Jacques Auxiette déplore la « désinvolture de SNCF Réseau »

Le contact s’est renoué entre élus et SNCF Réseau après la conférence de presse le 24 juin de son président, Jacques Rapoport. Jacques Auxiette, le président de la région des Pays de la Loire et de la commission Transports de l’Association des régions de France (ARF), était monté au créneau la veille pour s’indigner du retard pris par les travaux de rénovation sur les lignes Nantes – Pornic et Nantes – Saint-Gilles-Croix-de-Vie alors que les élus des villes concernées s’apprêtaient à célébrer leur remise en service le 5 juillet pour coller au boom de la saison estivale. Jacques Auxiette s’est dit « satisfait » que le président de SNCF Réseau « reconnaisse et assume l’entière responsabilité de l’accident industriel que représente le report de la réouverture de la ligne ». Mais il persiste à se montrer très critique dans le management du chantier et n’a pas renoncé à porter plainte pour préjudice, comme il l’explique dans l’entretien qu’il nous a accordé.

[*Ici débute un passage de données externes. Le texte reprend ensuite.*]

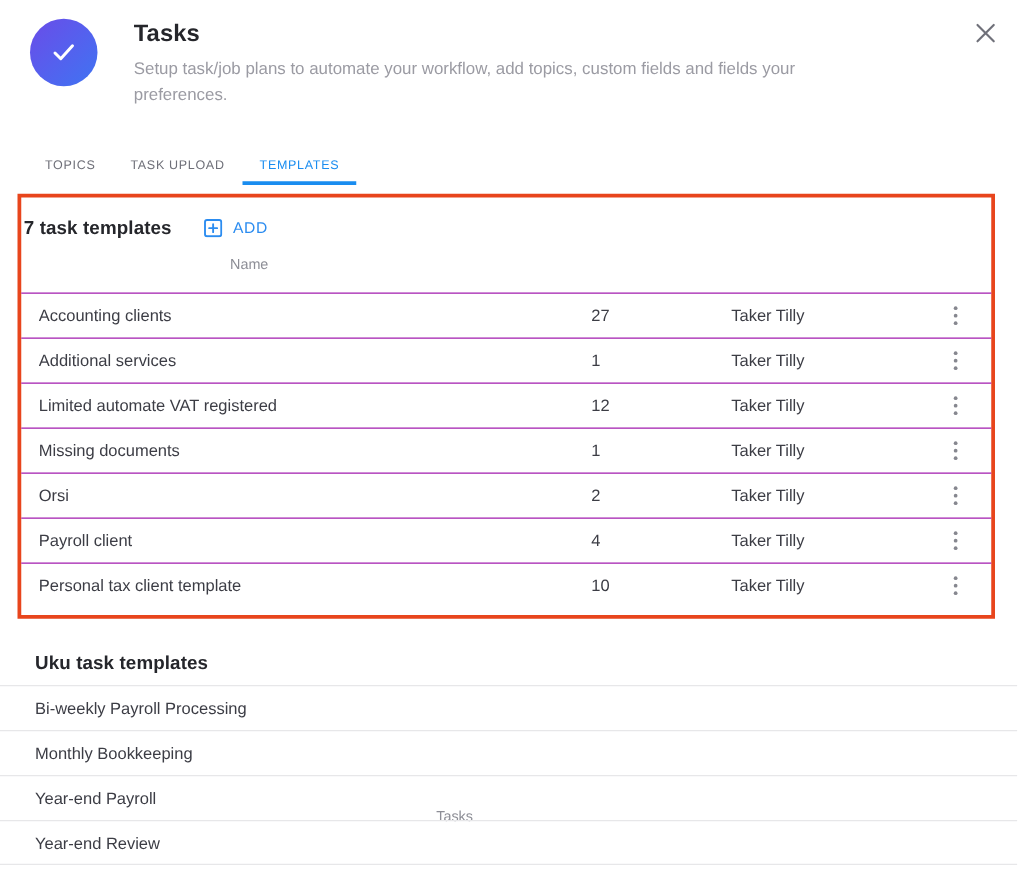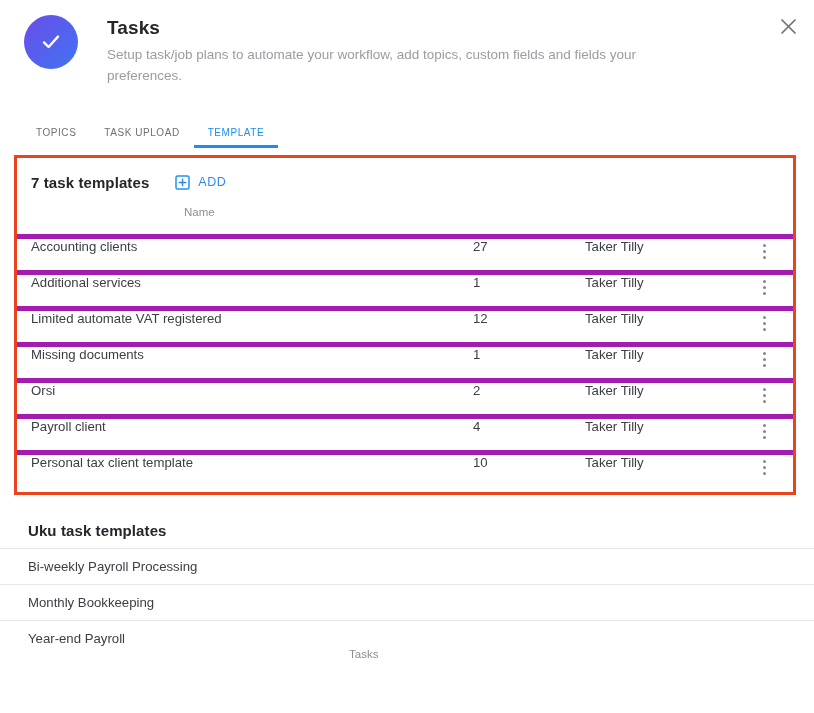--- a/index.html
+++ b/index.html
@@ -254,7 +254,7 @@
   <div class="tabs">
     <div class="tab">TOPICS</div>
     <div class="tab">TASK UPLOAD</div>
-    <div class="tab active">TEMPLATE</div>
+    <div class="tab active">TEMPLATES</div>
   </div>
 
   <div class="panel">

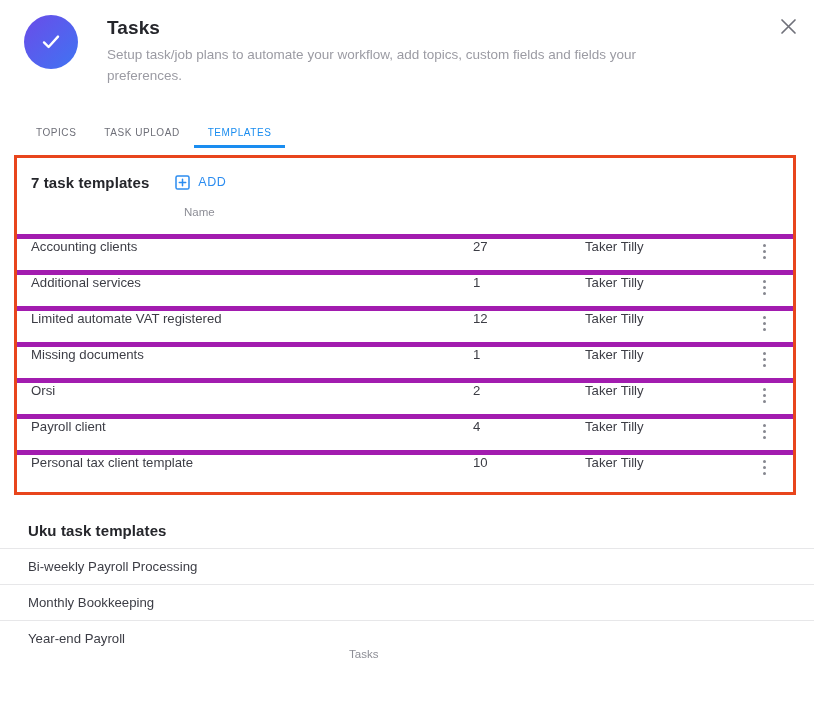--- a/index.html
+++ b/index.html
@@ -121,7 +121,7 @@
     display: flex;
     align-items: center;
     height: 48px;
-    padding: 0 14px 0 14px;
+    padding: 0 14px 0 2px;
     position: relative;
   }
   .toolbar-title {

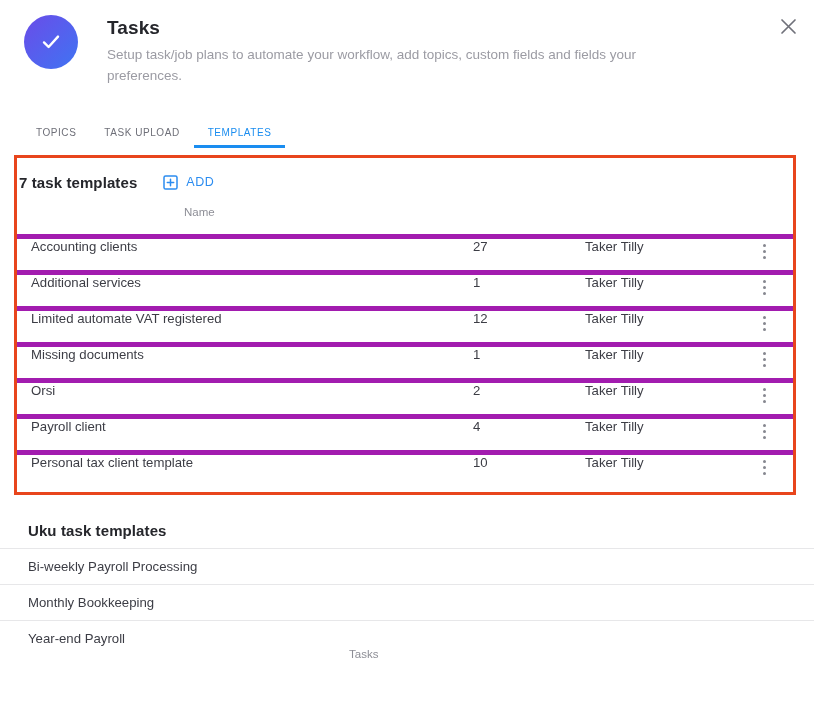--- a/index.html
+++ b/index.html
@@ -166,10 +166,10 @@
   }
   .t-row {
     display: flex;
-    align-items: flex-start;
+    align-items: center;
     height: 36px;
     padding: 0 14px;
-    border-top: 5px solid #a21caf;
+    border-top: 1px solid #a21caf;
     font-size: 13.2px;
     color: #3c3d45;
     cursor: pointer;

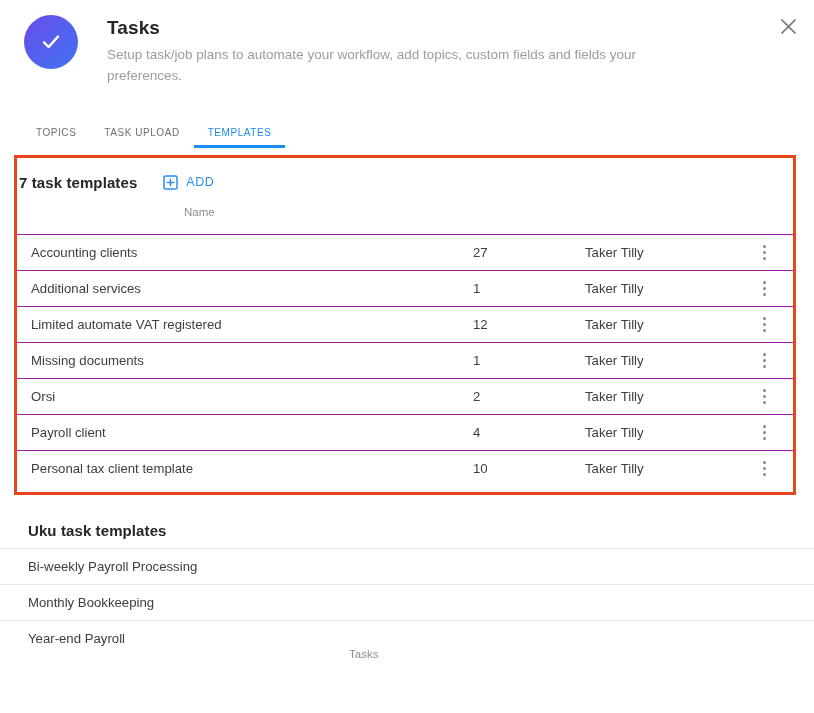--- a/index.html
+++ b/index.html
@@ -380,6 +380,7 @@
     <div class="uku-row">Bi-weekly Payroll Processing</div>
     <div class="uku-row">Monthly Bookkeeping</div>
     <div class="uku-row">Year-end Payroll</div>
+    <div class="uku-row last">Year-end Review</div>
   </div>
 
 </div>

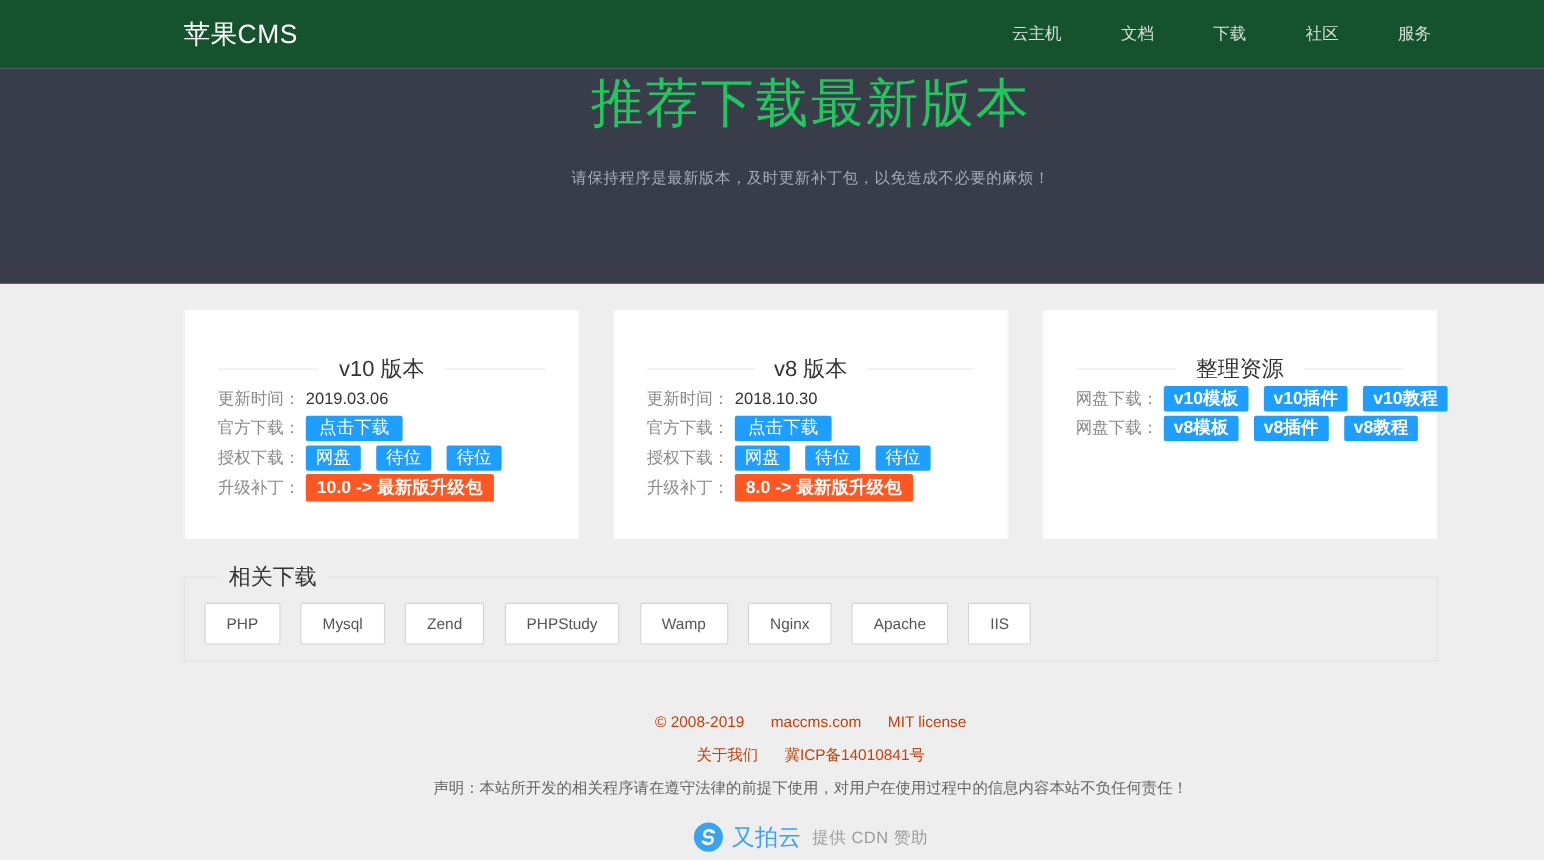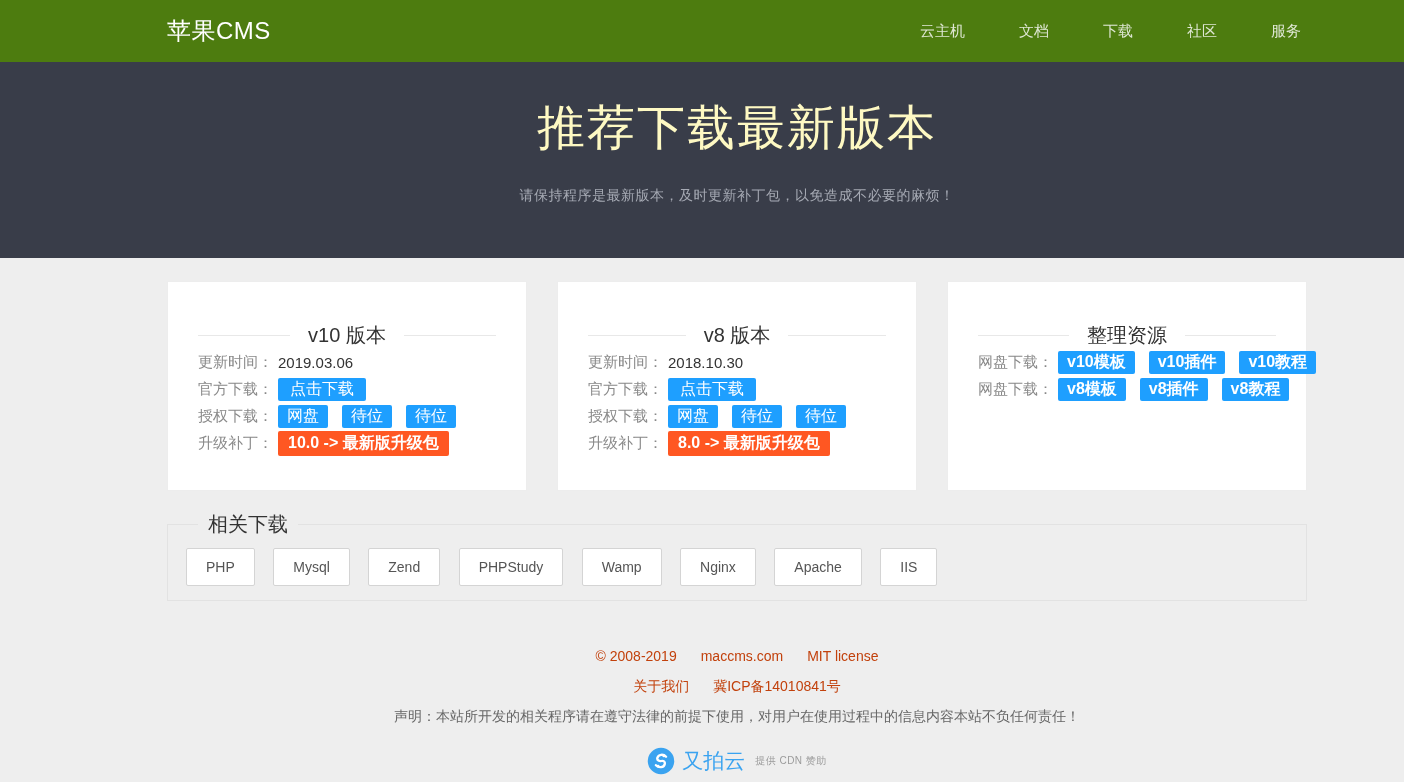--- a/index.html
+++ b/index.html
@@ -9,7 +9,7 @@
   .container { width:1140px; margin:0 auto; position:relative; left:35px; }
 
   
-  .navbar { height:62px; background:#4d7c0f; }
+  .navbar { height:62px; background:#14532d; }
   .nav-inner { height:62px; display:flex; align-items:center; justify-content:space-between; }
   .logo { color:#ffffff; font-size:24px; letter-spacing:.5px; cursor:pointer; }
   .nav-menu { display:flex; list-style:none; align-items:center; }

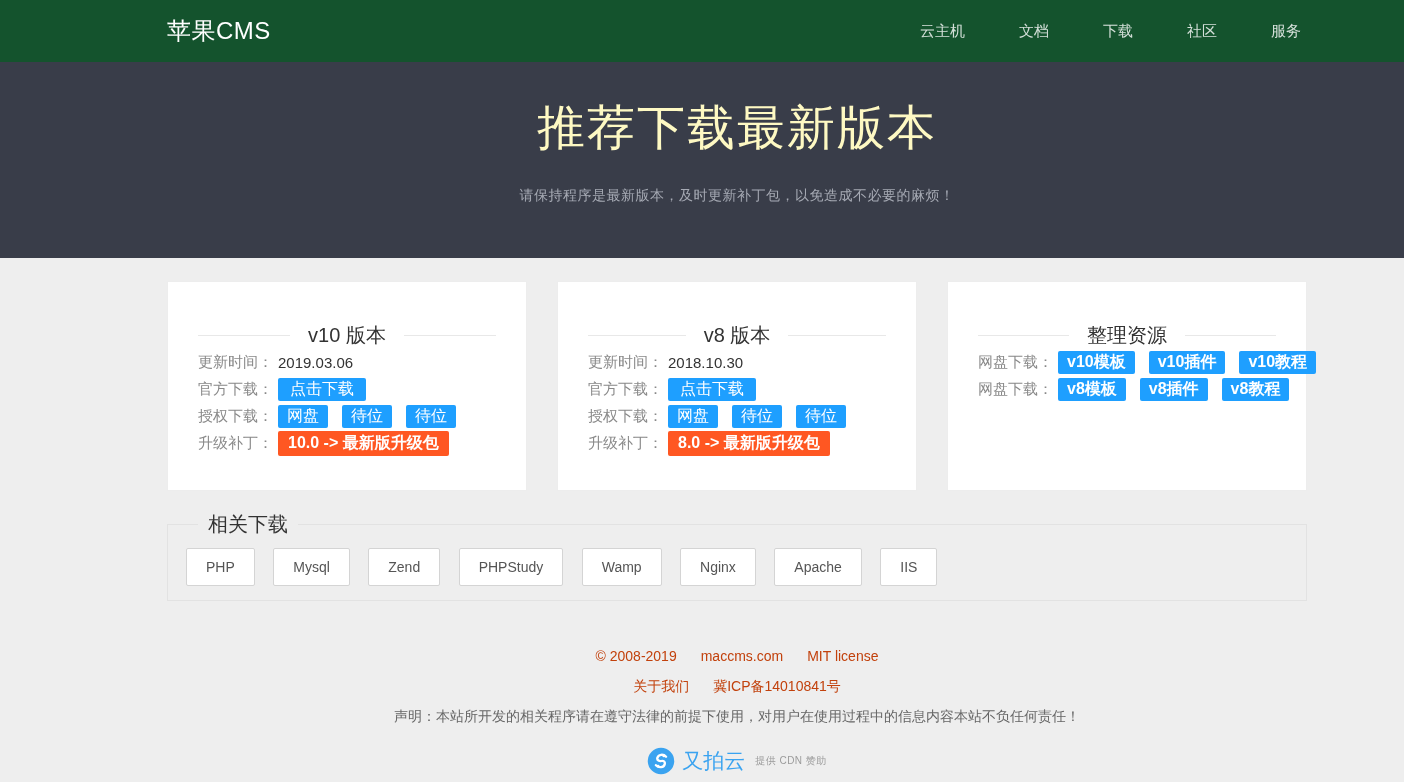--- a/index.html
+++ b/index.html
@@ -18,7 +18,7 @@
 
   
   .hero { height:196px; background:#393d49; text-align:center; }
-  .hero-title { color:#fef9c3; font-size:48px; font-weight:400; letter-spacing:2px; padding-top:34px; }
+  .hero-title { color:#22c55e; font-size:48px; font-weight:400; letter-spacing:2px; }
   .hero-sub { margin-top:27px; font-size:14px; color:#a6aab4; letter-spacing:.5px; }
 
   

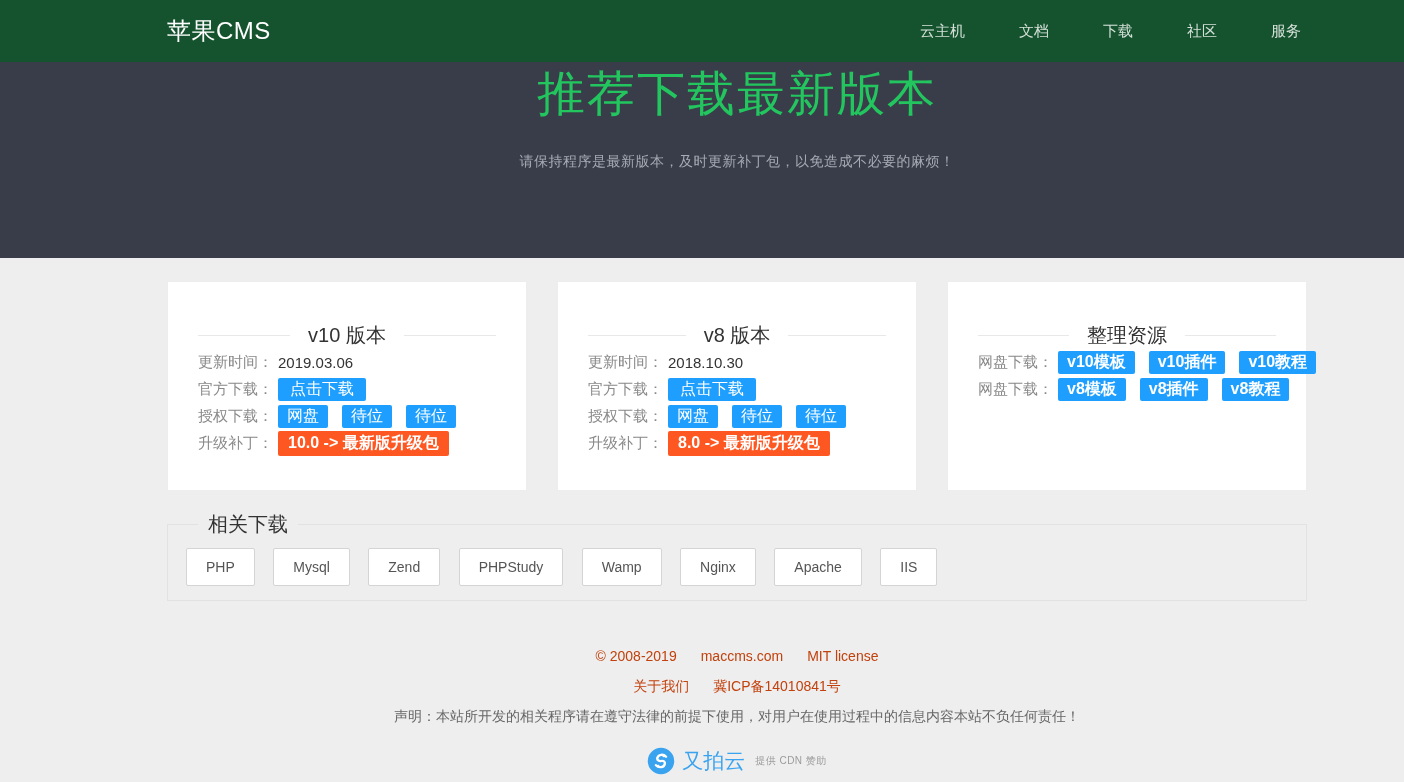--- a/index.html
+++ b/index.html
@@ -54,7 +54,7 @@
   .sponsor { margin-top:16px; display:flex; align-items:center; justify-content:center; }
   .sponsor-logo { width:28px; height:28px; margin-right:7px; cursor:pointer; }
   .sponsor-name { color:#3aa3f0; font-size:21px; margin-right:10px; cursor:pointer; }
-  .sponsor-text { color:#9b9b9b; font-size:10px; letter-spacing:.5px; }
+  .sponsor-text { color:#9b9b9b; font-size:15px; letter-spacing:.5px; }
 </style>
 </head>
 <body>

Ville, Rail & Transports. Après les explications de SNCF Réseau, vous montrez-vous plus compréhensif sur ce qui s’est passé ?
Jacques Auxiette. Mes reproches demeurent. Dès mes premières interventions, je mettais clairement en cause une certaine désinvolture de la part de SNCF Réseau puisque dix jours auparavant ses équipes nous affirmaient que le chantier était en ligne avec le calendrier prévu.

Il y a aussi eu un mépris relatif à l’égard des territoires, des habitants et des élus. Enfin, et c’est ce qu’a constaté Jacques Rapoport, il y a eu une déficience notoire du management. Il s’agit d’un véritable accident industriel. Quand la ligne Nantes – Châteaubriant avait été lancée il y a plus d’un an, on avait déjà connu un certain nombre de difficultés. Mais apparemment, les leçons n’ont pas été tirées. Il y a eu un problème d’organisation du travail, qui n’est pas lié au statut des cheminots.

C’est pourquoi Jacques Rapoport vient de nommer un responsable pour piloter le chantier. Une expertise est en cours. C’est un peu une étude de cas qui permettra de montrer les marges de progression en termes de performance industrielle. Après nous examinerons les suites à donner.

VR&T. Comptez-vous toujours porter plainte ?
J. A. Bien sûr ! A un moment donné, il faut que les notions de responsabilité et de préjudice deviennent une réalité. La région portera plainte, c’est sûr. D’autres collectivités ont émis l’intention de le faire comme Pornic, Saint-Gilles, la Vendée… Nous avons subi un préjudice financier, commercial et d’image.

Nous suspendons aussi nos financements. Et enfin, bien sûr, je démissionne du conseil d’administration de SNCF Réseau car je ne peux porter à la fois plainte et en rester membre. Même si je ne pèse pas lourd…

VR&T. Les solutions alternatives vous conviennent-elles ?
J. A. Il n’y a pas vraiment le choix : la directrice régionale SNCF Mobilités a évoqué la mise en place de 25 cars par jour pour relier Nantes, Sainte Pazanne, la côte vendéenne et la côte Atlantique. Ce sont des stations balnéaires qui voient un million de voyageurs transportés chaque année, dont 30 % l’été. Ce n’est pas neutre. La ligne est totalement fermée depuis septembre 2014, on peut désormais espérer une réouverture fin août-début septembre.

Le fond du problème, c’est que ces lignes sont considérées comme de petites lignes. Et que l’on estime que ce sont les collectivités qui doivent les financer. Je persiste à dire, comme je l’écrivais dans mon rapport au moment de la réforme ferroviaire, qu’il faut une vraie stratégie nationale d’aménagement du territoire.